Даже сын президента Джеймс, служивший капитаном морской пехоты, требовал от отца послать Китаю бомбардировщики в ответ на письмо Суна, констатировавшего, что за четырнадцать месяцев «в Китай не поступило ни одного самолета, оснащенного вооружениями и боеприпасами в такой степени, чтобы использовать его в боевых действиях». У Чана действительно голова шла кругом от того, что его запросы на военную помощь пересылались в Вашингтоне из учреждения в учреждение, от американцев к англичанам и обратно. Само отсутствие эффективной помощи Китаю заставляло администрацию относиться с особой щепетильностью к любому шагу, который мог привести Гоминьдан в состояние моральной подавленности.
Поэтому Рузвельт поддерживал воинственную позицию Халла в отношении Токио. Когда государственный секретарь набросал в конце сентября Рузвельту карандашом записку в несколько строк – японцы ужесточили свою позицию по основным вопросам, – президент заявил, что полностью согласен с его выводом, хотя, должно быть, понимал: Халл упрощает ситуацию почти до уровня искажения. В Токио обеспокоенный Грю считал, что Халл просто не способен объяснить президенту выгоды проведения саммита. Второго октября государственный секретарь вновь провозгласил свои принципы и потребовал от японцев конкретизации их предложений. В свою очередь, правительство Коноэ поинтересовалось: каких действий от Японии ждет Вашингтон; не намерены ли американцы наконец выложить свои карты на стол?

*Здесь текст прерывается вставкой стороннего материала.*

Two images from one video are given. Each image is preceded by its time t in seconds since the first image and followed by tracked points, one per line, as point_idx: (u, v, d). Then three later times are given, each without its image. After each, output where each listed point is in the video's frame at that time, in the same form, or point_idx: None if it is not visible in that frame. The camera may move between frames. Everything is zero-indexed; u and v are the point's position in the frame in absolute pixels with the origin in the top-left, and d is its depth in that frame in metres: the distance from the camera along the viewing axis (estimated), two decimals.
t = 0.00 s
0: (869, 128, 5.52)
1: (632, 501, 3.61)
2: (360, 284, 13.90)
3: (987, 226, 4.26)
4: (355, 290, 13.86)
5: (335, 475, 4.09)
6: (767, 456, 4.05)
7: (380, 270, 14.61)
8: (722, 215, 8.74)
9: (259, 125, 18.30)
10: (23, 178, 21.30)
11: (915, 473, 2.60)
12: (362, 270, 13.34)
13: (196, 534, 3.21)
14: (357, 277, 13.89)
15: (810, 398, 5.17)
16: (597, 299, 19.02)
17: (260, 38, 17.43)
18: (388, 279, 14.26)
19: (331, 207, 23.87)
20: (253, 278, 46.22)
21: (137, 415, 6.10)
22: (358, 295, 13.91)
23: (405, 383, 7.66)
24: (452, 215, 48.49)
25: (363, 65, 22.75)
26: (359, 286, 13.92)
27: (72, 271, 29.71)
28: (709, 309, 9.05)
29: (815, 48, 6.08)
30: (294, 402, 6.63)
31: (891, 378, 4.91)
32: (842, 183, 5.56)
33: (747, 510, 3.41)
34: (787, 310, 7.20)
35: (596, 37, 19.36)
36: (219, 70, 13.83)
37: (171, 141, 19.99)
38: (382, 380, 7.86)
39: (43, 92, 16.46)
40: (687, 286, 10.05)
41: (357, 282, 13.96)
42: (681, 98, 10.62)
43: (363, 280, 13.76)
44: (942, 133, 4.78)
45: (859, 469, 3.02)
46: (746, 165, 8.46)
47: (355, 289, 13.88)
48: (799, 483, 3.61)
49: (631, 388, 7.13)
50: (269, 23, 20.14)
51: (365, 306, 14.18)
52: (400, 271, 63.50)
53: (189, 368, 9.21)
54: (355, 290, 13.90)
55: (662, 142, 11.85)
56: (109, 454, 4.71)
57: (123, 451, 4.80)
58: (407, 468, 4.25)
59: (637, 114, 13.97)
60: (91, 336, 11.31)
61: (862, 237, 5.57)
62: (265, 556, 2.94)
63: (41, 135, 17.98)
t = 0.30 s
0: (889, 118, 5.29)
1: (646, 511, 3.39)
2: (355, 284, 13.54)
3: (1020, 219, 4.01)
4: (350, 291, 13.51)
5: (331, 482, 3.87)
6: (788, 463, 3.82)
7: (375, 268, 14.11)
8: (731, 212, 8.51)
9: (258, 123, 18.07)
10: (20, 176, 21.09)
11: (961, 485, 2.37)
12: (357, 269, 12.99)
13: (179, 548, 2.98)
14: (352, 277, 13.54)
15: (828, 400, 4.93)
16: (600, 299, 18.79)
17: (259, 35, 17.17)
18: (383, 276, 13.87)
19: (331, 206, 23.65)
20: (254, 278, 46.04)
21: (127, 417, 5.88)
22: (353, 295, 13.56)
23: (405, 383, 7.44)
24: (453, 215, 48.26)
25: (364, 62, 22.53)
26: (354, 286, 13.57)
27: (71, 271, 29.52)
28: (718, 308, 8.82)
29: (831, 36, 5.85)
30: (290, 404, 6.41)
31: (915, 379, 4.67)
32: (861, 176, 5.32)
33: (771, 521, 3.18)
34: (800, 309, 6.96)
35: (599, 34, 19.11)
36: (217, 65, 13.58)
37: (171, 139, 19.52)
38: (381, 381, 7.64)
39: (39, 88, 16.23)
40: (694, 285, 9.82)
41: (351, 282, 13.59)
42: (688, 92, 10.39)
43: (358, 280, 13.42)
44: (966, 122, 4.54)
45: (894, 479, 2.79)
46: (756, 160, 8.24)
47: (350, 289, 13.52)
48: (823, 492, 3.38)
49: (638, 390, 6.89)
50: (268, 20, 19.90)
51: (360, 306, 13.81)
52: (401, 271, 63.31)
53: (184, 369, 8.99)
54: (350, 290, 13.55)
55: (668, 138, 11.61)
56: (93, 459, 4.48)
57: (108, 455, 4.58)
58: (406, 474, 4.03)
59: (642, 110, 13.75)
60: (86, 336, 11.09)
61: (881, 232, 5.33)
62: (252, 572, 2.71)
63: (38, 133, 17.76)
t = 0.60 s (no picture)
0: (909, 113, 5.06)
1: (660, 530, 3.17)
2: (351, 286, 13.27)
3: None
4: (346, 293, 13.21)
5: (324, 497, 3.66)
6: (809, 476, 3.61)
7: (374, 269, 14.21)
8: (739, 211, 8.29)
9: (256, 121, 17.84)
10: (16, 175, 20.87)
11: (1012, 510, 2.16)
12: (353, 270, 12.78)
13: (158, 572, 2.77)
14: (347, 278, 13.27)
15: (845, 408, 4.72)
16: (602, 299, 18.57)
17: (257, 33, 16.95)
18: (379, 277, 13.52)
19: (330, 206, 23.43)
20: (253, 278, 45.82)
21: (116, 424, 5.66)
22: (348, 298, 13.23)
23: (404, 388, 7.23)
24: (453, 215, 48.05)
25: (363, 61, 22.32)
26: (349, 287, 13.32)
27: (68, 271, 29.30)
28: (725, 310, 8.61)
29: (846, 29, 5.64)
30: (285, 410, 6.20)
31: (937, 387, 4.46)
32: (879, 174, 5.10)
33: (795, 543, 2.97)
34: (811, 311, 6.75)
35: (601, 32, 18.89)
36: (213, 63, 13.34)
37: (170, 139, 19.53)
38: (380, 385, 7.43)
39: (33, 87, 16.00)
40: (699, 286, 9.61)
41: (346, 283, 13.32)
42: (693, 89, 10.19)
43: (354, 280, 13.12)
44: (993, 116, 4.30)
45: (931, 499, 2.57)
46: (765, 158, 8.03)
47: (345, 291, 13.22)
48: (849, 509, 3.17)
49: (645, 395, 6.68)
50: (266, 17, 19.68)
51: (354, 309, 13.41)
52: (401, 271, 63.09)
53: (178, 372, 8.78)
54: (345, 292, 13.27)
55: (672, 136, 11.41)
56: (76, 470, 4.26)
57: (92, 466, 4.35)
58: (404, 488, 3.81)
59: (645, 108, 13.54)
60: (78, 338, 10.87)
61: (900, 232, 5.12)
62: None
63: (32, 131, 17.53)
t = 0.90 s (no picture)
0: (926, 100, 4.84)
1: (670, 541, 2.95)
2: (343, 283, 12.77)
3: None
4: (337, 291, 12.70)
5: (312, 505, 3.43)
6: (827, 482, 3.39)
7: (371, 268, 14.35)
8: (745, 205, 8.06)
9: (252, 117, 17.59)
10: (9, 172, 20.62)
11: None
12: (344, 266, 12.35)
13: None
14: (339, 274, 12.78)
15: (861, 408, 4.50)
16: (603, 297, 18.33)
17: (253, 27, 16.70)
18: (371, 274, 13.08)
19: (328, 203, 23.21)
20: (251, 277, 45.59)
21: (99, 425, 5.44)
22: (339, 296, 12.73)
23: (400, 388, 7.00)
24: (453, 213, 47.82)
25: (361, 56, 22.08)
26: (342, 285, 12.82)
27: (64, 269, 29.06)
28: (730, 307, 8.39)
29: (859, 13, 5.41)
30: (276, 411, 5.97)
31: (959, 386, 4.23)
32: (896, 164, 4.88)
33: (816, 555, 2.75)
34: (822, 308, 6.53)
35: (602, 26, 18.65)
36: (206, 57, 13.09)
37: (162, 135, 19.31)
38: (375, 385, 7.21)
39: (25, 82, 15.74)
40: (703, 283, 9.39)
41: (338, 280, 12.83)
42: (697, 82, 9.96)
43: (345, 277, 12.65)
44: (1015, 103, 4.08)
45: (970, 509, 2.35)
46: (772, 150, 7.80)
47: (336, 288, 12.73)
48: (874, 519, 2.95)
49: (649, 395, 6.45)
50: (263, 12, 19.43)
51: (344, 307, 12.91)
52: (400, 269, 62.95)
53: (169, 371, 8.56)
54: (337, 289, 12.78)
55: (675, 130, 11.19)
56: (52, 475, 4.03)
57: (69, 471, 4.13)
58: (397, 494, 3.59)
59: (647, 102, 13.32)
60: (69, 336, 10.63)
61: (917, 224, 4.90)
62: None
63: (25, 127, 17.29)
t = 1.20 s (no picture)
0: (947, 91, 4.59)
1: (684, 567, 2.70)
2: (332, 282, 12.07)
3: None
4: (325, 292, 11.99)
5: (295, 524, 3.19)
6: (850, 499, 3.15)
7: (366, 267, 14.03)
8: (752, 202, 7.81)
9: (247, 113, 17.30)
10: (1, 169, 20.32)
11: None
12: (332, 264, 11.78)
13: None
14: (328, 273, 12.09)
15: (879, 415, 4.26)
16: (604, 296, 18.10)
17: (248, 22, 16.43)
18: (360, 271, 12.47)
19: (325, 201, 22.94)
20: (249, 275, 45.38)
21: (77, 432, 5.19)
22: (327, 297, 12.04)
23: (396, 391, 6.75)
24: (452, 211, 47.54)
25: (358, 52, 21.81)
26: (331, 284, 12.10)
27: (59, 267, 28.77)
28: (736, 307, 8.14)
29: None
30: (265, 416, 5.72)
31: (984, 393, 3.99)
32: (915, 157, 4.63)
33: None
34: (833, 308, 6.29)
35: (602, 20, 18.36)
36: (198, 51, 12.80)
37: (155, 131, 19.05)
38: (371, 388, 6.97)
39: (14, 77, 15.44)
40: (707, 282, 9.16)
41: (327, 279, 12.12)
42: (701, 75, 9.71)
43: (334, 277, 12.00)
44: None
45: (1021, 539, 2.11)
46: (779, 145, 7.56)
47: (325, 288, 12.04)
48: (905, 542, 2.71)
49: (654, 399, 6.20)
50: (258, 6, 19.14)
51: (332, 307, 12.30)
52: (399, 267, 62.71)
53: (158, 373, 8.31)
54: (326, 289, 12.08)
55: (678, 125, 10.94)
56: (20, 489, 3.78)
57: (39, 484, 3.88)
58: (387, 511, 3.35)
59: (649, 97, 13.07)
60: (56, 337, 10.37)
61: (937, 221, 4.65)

Время уходило, военные оказывали мощное давление на дипломатов. В этот критический момент японское правительство прямо предложило «вывести свои войска из Китая». Но наступил предельный срок переговоров, назначенный военными, – не слишком ли поздно что-либо предпринимать?
Не часто две державы бывали в таком тесном контакте при отсутствии взаимопонимания. Они обменивались информацией и взглядами через десятки каналов, наладили эффективную разведку друг против друга, вели продолжительные переговоры. Халл потратил минимум сто часов на разговоры с Номурой. Проблема состояла не в недостатке, а в обилии информации, которая содержала много сведений не по существу, противоречивых и плохо проанализированных. Две страны сошлись подобно неуклюжим великанам, страдающим близорукостью, – каждый видел мало и много одновременно.
Одно время Грю и другие предостерегали Вашингтон, что кабинет Коноэ падет, если его дипломатические усилия не дадут результатов. Администрация Рузвельта не прореагировала на эти предостережения. Шестнадцатого октября Коноэ вручил императору прошение об отставке. На его место Хирохито назначил военного министра Хидёки Тодзио. Это известие привело в уныние Вашингтон, где Рузвельт отменил очередное заседание администрации, чтобы переговорить с ее членами, ответственными за оборонные программы, и представителями Чунцина, близкими к панике, которые опасались, что усмиритель Маньчжурии постарается в первую очередь покончить с китайской проблемой. Но из Токио поступили заверения: новый кабинет по-прежнему станет делать упор на дипломатические средства; новый министр иностранных дел Сигёнори Того – карьерный дипломат и отнюдь не ярый милитарист. Что касается Тодзио, то его следует оценивать, исходя из того, что власть облагораживает, а не только совращает. Некоторые оптимистичные вашингтонские политики полагали, что император сделал мудрый шаг, возложив на Тодзио ответственность за сдерживание милитаристов.
Две недели президент выжидал. Поскольку Рузвельт полагался на дипломатию затягивания времени, ему оставалось только дожидаться инициативы со стороны Токио и интересоваться, когда произойдет очередное вооруженное столкновение в Атлантике.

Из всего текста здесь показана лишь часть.